If you’re looking for a cuddly kids film, keep looking: this isn’t an ersatz PADDINGTON. Although Brigsby is, after a fashion, a bear, one who had his own TV series, his pedigree leaves a lot to be desired. After all, the bear was created by a deranged man to help subdue a kidnapped boy he keeps in a bunker. And it’s here that child abuse becomes fodder for a quirky indie comedy, sort of. And it’s an uncomfortable coupling.

Come the day police free James (now an emotionally underdeveloped 20-something man) is returned to his biological family, BRIGSBY BEAR is on much firmer ground. And if you can overlook the issue of abuse (one not readily addressed by the film, and not easy to overlook), there’s something going for it. As likeable James learns to engage with his new family and friends, he elects to make a movie about the TV bear and finish a story his kidnapper had begun. It’s an interesting journey abut self-discovery for young and old that are now all a part of James’s life.

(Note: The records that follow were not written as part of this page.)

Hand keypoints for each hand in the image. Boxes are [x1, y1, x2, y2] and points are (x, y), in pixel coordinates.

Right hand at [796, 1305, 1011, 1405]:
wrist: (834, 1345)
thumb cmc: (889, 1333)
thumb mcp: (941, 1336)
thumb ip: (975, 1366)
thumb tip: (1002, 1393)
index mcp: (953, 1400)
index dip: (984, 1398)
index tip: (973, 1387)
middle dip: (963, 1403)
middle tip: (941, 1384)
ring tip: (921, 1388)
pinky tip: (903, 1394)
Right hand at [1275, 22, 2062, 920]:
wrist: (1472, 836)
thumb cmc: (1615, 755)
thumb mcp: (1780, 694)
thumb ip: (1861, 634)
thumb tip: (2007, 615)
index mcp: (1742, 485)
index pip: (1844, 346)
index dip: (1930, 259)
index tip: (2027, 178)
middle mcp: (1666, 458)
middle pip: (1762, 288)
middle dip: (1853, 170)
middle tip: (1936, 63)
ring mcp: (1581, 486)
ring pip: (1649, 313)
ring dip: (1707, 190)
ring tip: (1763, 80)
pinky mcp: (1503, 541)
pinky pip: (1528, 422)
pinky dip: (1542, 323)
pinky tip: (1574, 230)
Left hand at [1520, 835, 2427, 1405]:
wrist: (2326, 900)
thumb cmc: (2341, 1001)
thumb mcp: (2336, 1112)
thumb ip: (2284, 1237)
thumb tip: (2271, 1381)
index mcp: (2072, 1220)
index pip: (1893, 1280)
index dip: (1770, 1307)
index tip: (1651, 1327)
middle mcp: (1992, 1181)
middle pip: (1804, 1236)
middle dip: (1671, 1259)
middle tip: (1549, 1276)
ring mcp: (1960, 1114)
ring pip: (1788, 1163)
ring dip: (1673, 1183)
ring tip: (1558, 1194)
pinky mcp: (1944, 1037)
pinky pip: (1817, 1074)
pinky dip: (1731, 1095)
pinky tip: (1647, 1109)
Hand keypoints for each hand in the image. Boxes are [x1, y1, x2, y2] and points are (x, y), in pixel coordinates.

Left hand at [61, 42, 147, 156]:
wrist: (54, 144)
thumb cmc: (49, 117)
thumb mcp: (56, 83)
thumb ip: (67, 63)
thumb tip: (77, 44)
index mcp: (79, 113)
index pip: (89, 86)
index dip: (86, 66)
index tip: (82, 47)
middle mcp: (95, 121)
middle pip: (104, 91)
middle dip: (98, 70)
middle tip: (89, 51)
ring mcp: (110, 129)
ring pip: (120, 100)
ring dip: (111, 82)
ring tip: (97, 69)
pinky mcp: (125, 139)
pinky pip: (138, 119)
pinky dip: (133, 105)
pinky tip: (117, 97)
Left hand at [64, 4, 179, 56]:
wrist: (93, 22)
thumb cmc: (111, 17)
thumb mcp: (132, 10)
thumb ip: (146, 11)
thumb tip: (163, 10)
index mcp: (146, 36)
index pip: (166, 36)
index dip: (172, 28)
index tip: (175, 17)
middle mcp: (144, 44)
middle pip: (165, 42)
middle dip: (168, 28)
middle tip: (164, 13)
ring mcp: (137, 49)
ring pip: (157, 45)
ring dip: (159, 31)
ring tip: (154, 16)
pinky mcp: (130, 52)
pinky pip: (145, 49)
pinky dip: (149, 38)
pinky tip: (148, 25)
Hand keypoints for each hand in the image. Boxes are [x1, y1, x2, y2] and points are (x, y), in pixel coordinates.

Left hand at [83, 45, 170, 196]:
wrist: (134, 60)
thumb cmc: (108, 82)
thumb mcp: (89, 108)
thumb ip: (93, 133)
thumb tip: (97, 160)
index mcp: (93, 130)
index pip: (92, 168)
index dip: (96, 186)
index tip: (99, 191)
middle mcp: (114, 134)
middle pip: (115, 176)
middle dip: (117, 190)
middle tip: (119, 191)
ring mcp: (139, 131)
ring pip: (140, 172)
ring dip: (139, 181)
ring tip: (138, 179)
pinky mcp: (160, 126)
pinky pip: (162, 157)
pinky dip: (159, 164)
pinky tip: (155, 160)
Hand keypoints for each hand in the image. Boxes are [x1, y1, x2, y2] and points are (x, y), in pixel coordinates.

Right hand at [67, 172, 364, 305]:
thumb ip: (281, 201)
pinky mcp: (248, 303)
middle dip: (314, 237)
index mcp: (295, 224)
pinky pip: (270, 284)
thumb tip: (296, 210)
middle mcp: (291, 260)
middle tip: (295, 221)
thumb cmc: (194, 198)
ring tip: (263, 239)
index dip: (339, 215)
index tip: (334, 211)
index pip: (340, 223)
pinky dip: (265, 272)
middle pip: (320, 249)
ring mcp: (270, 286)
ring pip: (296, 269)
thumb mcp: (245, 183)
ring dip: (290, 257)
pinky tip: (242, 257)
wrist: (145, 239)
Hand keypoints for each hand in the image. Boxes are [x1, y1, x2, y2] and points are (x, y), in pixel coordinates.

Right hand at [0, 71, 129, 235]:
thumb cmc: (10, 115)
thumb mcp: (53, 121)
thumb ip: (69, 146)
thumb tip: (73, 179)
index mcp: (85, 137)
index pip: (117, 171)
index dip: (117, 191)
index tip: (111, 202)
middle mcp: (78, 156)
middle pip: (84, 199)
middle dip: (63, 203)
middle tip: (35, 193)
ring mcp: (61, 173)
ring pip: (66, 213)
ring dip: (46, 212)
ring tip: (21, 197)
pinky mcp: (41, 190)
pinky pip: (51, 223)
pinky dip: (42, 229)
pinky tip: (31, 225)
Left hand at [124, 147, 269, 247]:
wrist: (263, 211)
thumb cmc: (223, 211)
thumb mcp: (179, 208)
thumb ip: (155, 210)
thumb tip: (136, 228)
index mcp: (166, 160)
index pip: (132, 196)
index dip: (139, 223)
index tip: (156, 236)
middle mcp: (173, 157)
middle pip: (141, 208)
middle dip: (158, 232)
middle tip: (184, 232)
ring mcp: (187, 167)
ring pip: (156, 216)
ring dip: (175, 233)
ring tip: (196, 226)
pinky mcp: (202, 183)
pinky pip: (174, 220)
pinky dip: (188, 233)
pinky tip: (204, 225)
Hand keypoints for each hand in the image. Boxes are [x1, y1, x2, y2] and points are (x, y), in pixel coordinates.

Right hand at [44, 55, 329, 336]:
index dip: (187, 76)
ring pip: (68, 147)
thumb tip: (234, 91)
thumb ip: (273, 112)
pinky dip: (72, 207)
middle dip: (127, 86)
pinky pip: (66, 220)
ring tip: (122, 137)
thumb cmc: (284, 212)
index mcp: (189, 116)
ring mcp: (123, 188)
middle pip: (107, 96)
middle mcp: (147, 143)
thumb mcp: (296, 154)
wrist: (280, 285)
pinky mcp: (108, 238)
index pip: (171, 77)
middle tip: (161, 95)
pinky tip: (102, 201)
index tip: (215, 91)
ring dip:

With enough quirk to satisfy the quirk-loving indie cinema goer, BRIGSBY BEAR is mostly the kind of film they don’t really make any more: a joyful combination that inhabits the same world as JUNO and NAPOLEON DYNAMITE. Sort of. If only there wasn’t that elephant sharing the room with Brigsby. Child abuse simply can’t be in the same space as comedy, no matter how tangential. It’s something the filmmaker’s never fully address and because of that, the filmwatcher can’t escape it either.